On CNN’s Situation Room Suskind told Wolf Blitzer, “…essentially what happened is we tortured an insane man and jumped screaming at every word he uttered, most of them which were nonsense.”
Although May might be able to make an argument that he isn’t in favor of what former Justice Department attorney John Yoo would narrowly define as “torture” it does seem that he is borrowing some logic from the witch trials of the late 1600s.
In the witch trials–particularly those led by witch hunter Matthew Hopkins in the eastern counties of England–one of the “tests” administered to suspected witches was a swimming test. Women weighted down with rocks were thrown into lakes. If they floated they were a witch and subsequently hung or burned at the stake. If they sank and drowned they were cleared of the charges.
In his April 24th post, May wrote:
…(W)e now know that Islamists believe their religion forbids them to cooperate with infidels — until they have reached the limit of their ability to endure the hardships the infidel is inflicting on them. In other words: Imagine an al-Qaeda member who would like to give his interrogators information, who does not want continue fighting, who would prefer not to see more innocent people slaughtered. He would need his interrogators to press him hard so he can feel that he has met his religious obligations — only then could he cooperate.
May’s justification for exposing suspected terrorists to “psychological and physical hardships” is not so different from Hopkins’.
Witch hunters of the 17th century and Cliff May share the belief that the “special” qualities of others, justifies subjecting them to forms of physical torment which would be considered unacceptable in other circumstances. The “special” qualities of witches and “Islamists” requires that they be subjected to “physical and psychological hardship” in order to extract information, the truth, confessions etc…
For Hopkins, witches had a mysterious tendency to float. The collateral price was the death of innocent women.
For May, ‘Islamists’ might want to help authorities but can only do so if subjected to “physical and psychological hardship”. The collateral price is the occasional torture of some innocent people and a dangerous precedent of the US sanctioning interrogation techniques widely believed to be cruel and inhumane.
In both cases, the “special” and often dehumanizing qualities attributed to a victim were used as justification to commit acts that would be considered unacceptable were the victim not a witch or ‘Islamist’.
May doesn’t mention the potentially difficult situation faced if a suspect is subjected to “psychological and physical hardship” but isn’t guilty of participating in terrorist activities.
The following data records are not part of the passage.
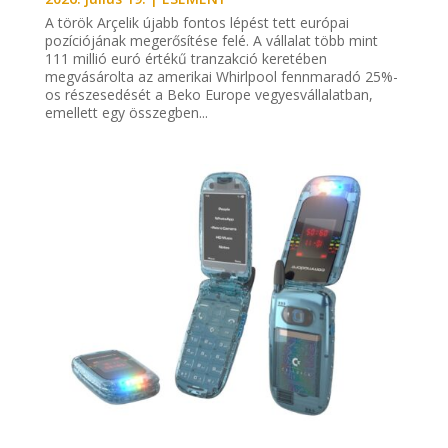
A török Arçelik újabb fontos lépést tett európai
pozíciójának megerősítése felé. A vállalat több mint
111 millió euró értékű tranzakció keretében
megvásárolta az amerikai Whirlpool fennmaradó 25%-
os részesedését a Beko Europe vegyesvállalatban,
emellett egy összegben...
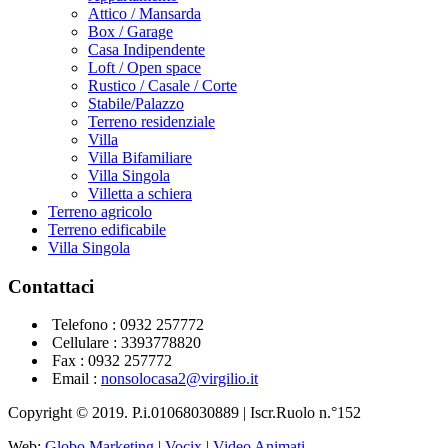
Attico / Mansarda
Box / Garage
Casa Indipendente
Loft / Open space
Rustico / Casale / Corte
Stabile/Palazzo
Terreno residenziale
Villa
Villa Bifamiliare
Villa Singola
Villetta a schiera
Terreno agricolo
Terreno edificabile
Villa Singola
Contattaci
Telefono :
0932 257772
Cellulare :
3393778820
Fax : 0932 257772
Email :
nonsolocasa2@virgilio.it
Copyright © 2019. P.i.01068030889 | Iscr.Ruolo n.°152
Web:
Globo Marketing
|
Vocix
|
Video Animati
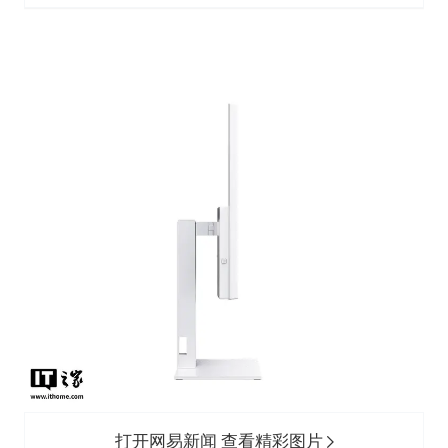
打开网易新闻 查看精彩图片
Presumption of innocence doesn’t play a big role in May’s model for helping ‘Islamists’ cooperate with ‘infidels’ or in Hopkins’ method for determining the guilt of women accused of witchcraft.
But that doesn’t seem to be his area of concern. He’s far too busy trying to make sure that suspected terrorists’ “religious obligations” are met through “physical and psychological hardship”.
Perhaps Cliff May missed his calling by four-hundred years.